Mais ce qui m’a frappé à la relecture de l’album, c’est le rôle moteur qu’y joue la chose imprimée sous toutes ses formes. Bien entendu, le méchant diabolique communique par voie de presse, et l’on a droit comme dans tout bon film noir à des inserts sur les manchettes des journaux ; rien là que d’attendu. Mais il y a plus. Leur enquête conduit nos héros à la rédaction du Daily Mail, et Jacobs fait son miel de l’ambiance électrique des soirs de bouclage et du merveilleux système de communication par tuyaux pneumatiques (dont François Truffaut sut également exalter les charmes dans une digression de Baisers volés).
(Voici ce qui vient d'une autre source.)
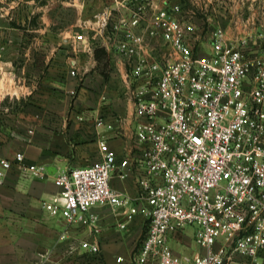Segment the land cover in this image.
Listing matches in <instances>:
<instances>
[{
  "label": "built area",
  "instance_id": "built-area-1",
  "mask_svg": "<svg viewBox=\"0 0 264 264\" xmlns=\"http://www.w3.org/2000/svg\"><path fill=\"white\" fill-rule=\"evenodd\" d=\"M162 1L128 0L129 15L103 21L126 63L137 121L126 155L118 158L101 140L99 159L57 174L59 190L44 207L97 232L94 205L132 207V198L111 179L127 178L137 164L145 171L137 181L147 229L132 261L258 263L264 257V32L251 40L231 39L222 26L196 20L180 2ZM93 39L84 31L75 35L88 48ZM71 74H77L75 67ZM24 159L22 151L2 158L0 183L14 163L27 170ZM187 227L194 228L203 252L173 249L171 236ZM80 247L85 255L97 256L101 249L98 240Z\"/></svg>",
  "mask_w": 264,
  "mask_h": 264
},
{
  "label": "crops",
  "instance_id": "crops-1",
  "mask_svg": "<svg viewBox=\"0 0 264 264\" xmlns=\"http://www.w3.org/2000/svg\"><path fill=\"white\" fill-rule=\"evenodd\" d=\"M60 1L77 8V20L70 26L57 24L54 0H0V30L19 28L14 20L18 22L25 13L43 19L41 24L38 20L33 26L28 23L27 28L40 32L26 43L24 53L35 80L27 86L20 83L18 94L28 103L18 112L10 140H4L0 130V160L13 159L22 151L28 167L24 170L14 163L0 183V264H140L132 257L147 219L140 212L146 202L137 181L145 171L137 164L131 165L127 178L115 174L111 179L114 188L132 198V207L94 205L91 212L97 218V232L89 224L69 223L44 207V201L59 190L57 174L99 159L101 140L123 158L137 125L125 82L126 63L115 50L111 27L103 25L106 18L111 24L129 15L128 0ZM201 8L206 18L189 11L211 28L222 26L231 39L251 40L264 32V0H206ZM76 29L94 37L91 48L75 40ZM155 45L161 46V41L156 39ZM73 67L76 75L71 74ZM121 223L126 226L122 228ZM65 231L67 239L62 238ZM84 240H98L100 253L85 255L80 247ZM193 240L194 228L187 227L172 235L170 243L181 254L174 244ZM69 244L75 245L72 251ZM199 247L188 255L203 252ZM118 256L124 261L118 262ZM244 263L264 264V257L258 263L249 259Z\"/></svg>",
  "mask_w": 264,
  "mask_h": 264
},
{
  "label": "rangeland",
  "instance_id": "rangeland-1",
  "mask_svg": "<svg viewBox=\"0 0 264 264\" xmlns=\"http://www.w3.org/2000/svg\"><path fill=\"white\" fill-rule=\"evenodd\" d=\"M178 1V0H171ZM184 4L185 12L189 10L196 11L197 16L205 17V9L202 10V6L205 8L206 0H200L197 4L195 0H179ZM65 5V4H63ZM60 0H54L53 15H55L58 25L63 27L70 26L76 22L78 13L76 6L68 5L63 6ZM196 7H200L199 10ZM191 13V12H190ZM21 20L17 22L15 18L16 29L0 30V130L3 132L4 140H10L13 133L14 124L17 122L18 112L23 109L28 103V98H24L18 94L19 85L26 83V86L33 83L34 78L30 77L29 71L31 69V62L28 60L24 53H26L28 46L26 43L40 33L36 32L33 28H28V23L31 26L35 21H39L41 24L43 19L40 16L34 14L25 13L20 17ZM1 20V18H0ZM10 22L13 19L9 20ZM20 23V24H18ZM22 24L26 26L23 27ZM21 25V26H19ZM33 29V30H32ZM80 30L76 29L78 33ZM22 34V36H21ZM26 38V39H24ZM23 41H26L22 46ZM45 63H40L43 69ZM19 77H21L19 79ZM20 96V98H19ZM175 248H179L181 254H190L195 250H199L200 247L195 240L190 243H178L174 244Z\"/></svg>",
  "mask_w": 264,
  "mask_h": 264
},
{
  "label": "trees",
  "instance_id": "trees-1",
  "mask_svg": "<svg viewBox=\"0 0 264 264\" xmlns=\"http://www.w3.org/2000/svg\"><path fill=\"white\" fill-rule=\"evenodd\" d=\"M104 64H106V62Z\"/></svg>",
  "mask_w": 264,
  "mask_h": 264
}]
</instances>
Mortimer sympathise avec le vieil archiviste du Daily Mail, aimable second rôle qui sera à son insu le deus ex machina de l’affaire. Il s’absorbe longuement dans la lecture des anciennes collections du journal, pressentant y trouver une piste décisive. Il se fait blouser par la Marque jaune dans la salle de lecture de la bibliothèque du British Museum, dont Jacobs, en quelques cases, restitue admirablement l’atmosphère. Last but not least, c’est non seulement un livre, The Mega Wave, qui recèle la clé du mystère mais, ironie suprême, la dédicace d’un exemplaire (non coupé !) du service de presse ; « Envoyez donc des livres aux critiques », maugrée Mortimer. Au fond, le savant fou aura été victime de sa vanité d’auteur. N’ayant pas supporté les mauvaises critiques, il est devenu un génie du mal. La Marque jaune ? Un écrivain frustré, voilà tout. (C’était ma contribution à la rentrée littéraire.)